Introduction¶
This book teaches you how to build a package manager. A package manager automates finding, downloading, and installing software libraries so you don't have to track versions and dependencies by hand.
Here is what using the finished tool will look like:
$ shot init my-app --channel conda-forge --channel ../channel
$ shot add lumen
$ shot install
1523 repodata records loaded
Solved 12 packages in 0.3s
✔ Wrote moonshot.lock (12 packages)
✔ Environment updated in 2.1s
Activate with: eval $(shot shell-hook)
$ shot run lua -e "require('lumen').thumbnail('photo.jpg', 128)"
lumen is a small Lua module we will build in Chapter 10. It wraps
ImageMagick's command-line tool, which means it depends on a C library with
dozens of native dependencies. The interesting part is not the Lua code itself,
but that our package manager handles the entire native dependency chain.
Where did lumen come from? We built it with moonshot's other headline command:
$ shot build --output-dir ../channel
Building lumen 0.1.0 (build lua_0)
→ Installing 1 build dependencies…
→ Running build script `build.lua`
→ Packing 2 files…
→ Indexing channel at ../channel
✔ Built lumen-0.1.0-lua_0.conda
package → ../channel/noarch/lumen-0.1.0-lua_0.conda
channel → ../channel
By the end of this book, you will have built the tool that did all of that, on top of rattler, a library that implements the conda package specification in pure Rust.
Who this is for¶
This book is aimed at programmers who:
- Are curious about how package managers work under the hood.
- Want to understand the rattler library and the conda package ecosystem.
- Are considering building a package manager for their own programming language. Conda's language-agnostic format makes it a surprisingly good foundation.
You don't need to know anything about conda, packaging, or the Lua programming language. We use Lua (a lightweight scripting language commonly embedded in games and applications) as the target language because it's small and self-contained, but the techniques generalize to any ecosystem.
Who am I?¶
This book was mostly produced by me, Tim de Jager. Make sure to read this section though.
I'm a main contributor on [pixi] and rattler and I work for prefix.dev. Previously I worked in both robotics and gaming before switching to package managing.
We are very bullishly convinced that conda can serve as not only a good base for building libraries and applications, but also for package managers in general.
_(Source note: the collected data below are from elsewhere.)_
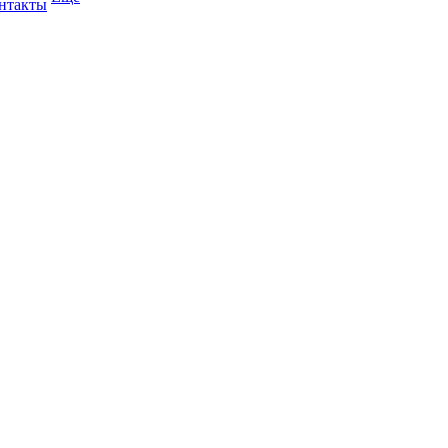
нтакты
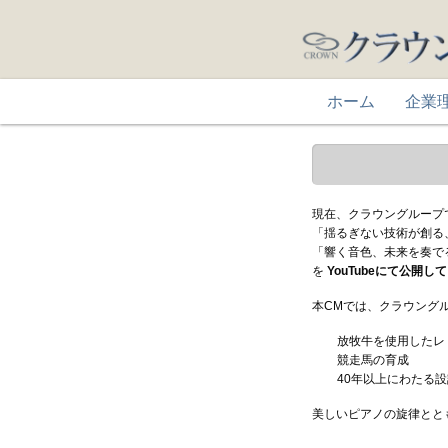
ホーム
企業
現在、クラウングループ
「揺るぎない技術が創る
「響く音色、未来を奏でる
を
YouTubeにて公開し
本CMでは、クラウング
放牧牛を使用したレ
競走馬の育成
40年以上にわたる
美しいピアノの旋律とと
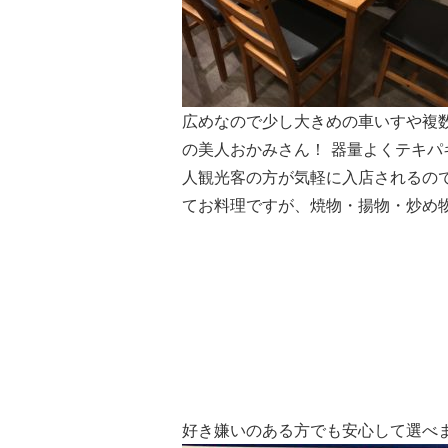
広めなので少し大きめの車いすや複
の美人おかみさん！ 器量よくテキ
人観光客の方が気軽に入店されるので
てお料理ですが、焼物・揚物・炒め
好き嫌いのある方でも安心して選べ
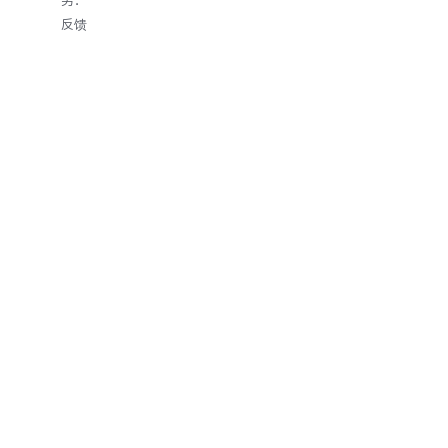
另：
反馈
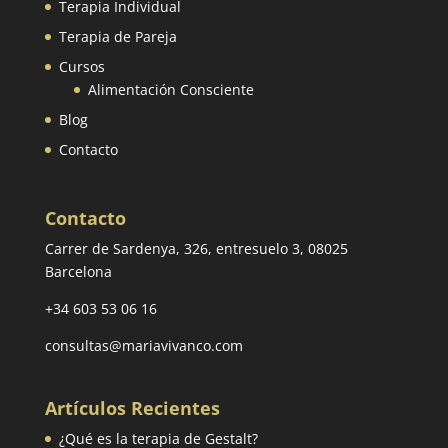
Terapia Individual
Terapia de Pareja
Cursos
Alimentación Consciente
Blog
Contacto
Contacto
Carrer de Sardenya, 326, entresuelo 3, 08025
Barcelona
+34 603 53 06 16
consultas@mariavivanco.com
Artículos Recientes
¿Qué es la terapia de Gestalt?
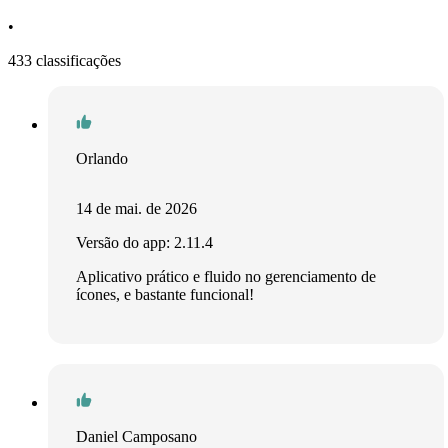
•
433 classificações
Orlando
14 de mai. de 2026
Versão do app: 2.11.4
Aplicativo prático e fluido no gerenciamento de
ícones, e bastante funcional!
Daniel Camposano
A conda environment is basically an isolated linux-prefix! So we really wanted to start sharing this with the world.
How this book is organized¶
Part I will build moonshot from scratch. Each chapter will implement one
command from start to finish. Mostly following the following order: first the design, then configuration changes,
then concepts, then implementation.
Part II allows you to dive deeper into the rattler library itself: the package format, the SAT solver, the networking stack. These chapters stand alone, you can read them in any order.
Note on Generative AI usage¶
Generative AI, specifically: Claude Opus, was extensively used in the production of this book and to verify that the exercises can be completed. Claude has also been used for writing initial drafts of both code and prose. I did try to set my own rules for Claude to follow and I have done, many, many iterations on the generated text alone and with Claude. All text was heavily edited, appended, and changed by myself to make it as concise as possible.
I want to be honest w.r.t to this fact so that you as a reader can decide for yourself how to proceed. This section has been written entirely by hand. Any other way would feel disingenuous to me.